Despite a noble effort, on the eve of the election the result in the 12th Congressional District seemed in little doubt, with a writer for the St. Louis Globe-Democrat declaring:

"It seems probable now that the lineup from Missouri in the next national House of Representatives will not be changed. Democrats nominated Joseph L. McLemore, a Negro, against Congressman L.C. Dyer in the 12th (St. Louis) District, but nobody expects McLemore to be elected. Dyer predicted he will carry every voting precinct in the entire district."

McLemore would indeed be one of four losing Democratic candidates for Congress on November 6, with L.C. Dyer winning a 9th consecutive term of office by a margin of 58.4% to 41.6%. Democrats largely swept the election in Missouri, however, winning 12 of the state's 16 congressional seats.

====1944====

It would not be until 1944 that McLemore again put his hat in the political ring, running for Congress again, this time in the restructured Missouri 11th Congressional District. This time McLemore — older, more established, and more confident — pulled no punches in making civil rights a leading issue in his campaign, declaring in one public address:

"The most vicious German or Japanese spy could enjoy in the United States the fullest measure of civil courtesies, privileges, and protection, while the greatest dark benefactors to their native America, like Carver or Drew of the Red Cross Blood Bank or Marian Anderson or Roland Hayes or Robeson of the art world were denied even the simplest of American courtesies.

"They are slaves, yet they are free, these black men. They fight for democracy, yet they have no democracy. They symbolize equality and their very position denies equality. They are in the great struggle against totalitarianism, yet they themselves are the helpless victims of the vices of totalitarianism."
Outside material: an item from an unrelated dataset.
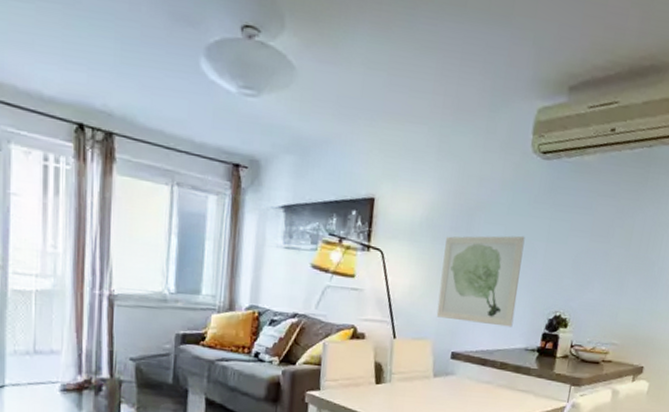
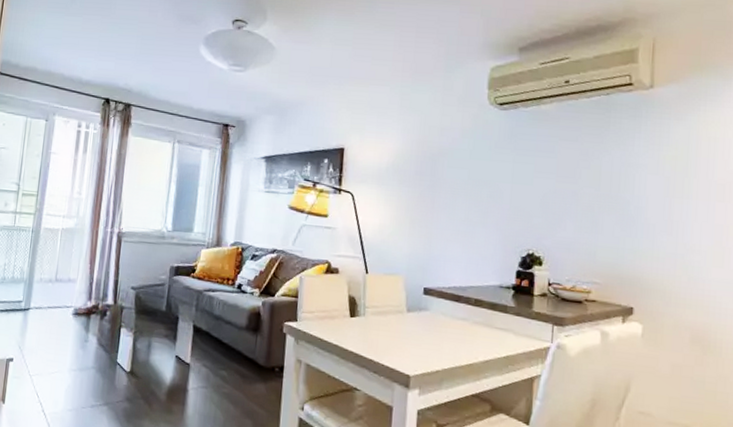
wall art: present [436,235,525,327] -> none [406,178,489,265]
This time McLemore was unable to emerge from the August primary election, however, finishing third in a three-way race, with 22.4% of the vote. While incumbent Congressman John B. Sullivan won the nomination, he was ultimately defeated in the November general election.

====1964====

A third congressional campaign was launched in 1964 in the 22nd New York Congressional District of the Bronx, running for the seat held by establishment Democrat Jacob H. Gilbert. The result was even more discouraging for McLemore in the June primary, with just 565 votes recorded in his column — a distant third place finish to the more than 11,200 votes gathered by Gilbert.

==Death and legacy==

Joseph McLemore died November 27, 1971, at Lenox Hill Hospital in Manhattan after a three-month illness. While his age at death was reported in the New York Daily News as 72, and in the St. Louis Post-Dispatch as 75, according to the headstone placed at Long Island National Cemetery he was born November 12, 1902, making him 69 at death.

==Works==

- Winning the War and the Peace that Follows. Monticello College Council on War Effort, 1942.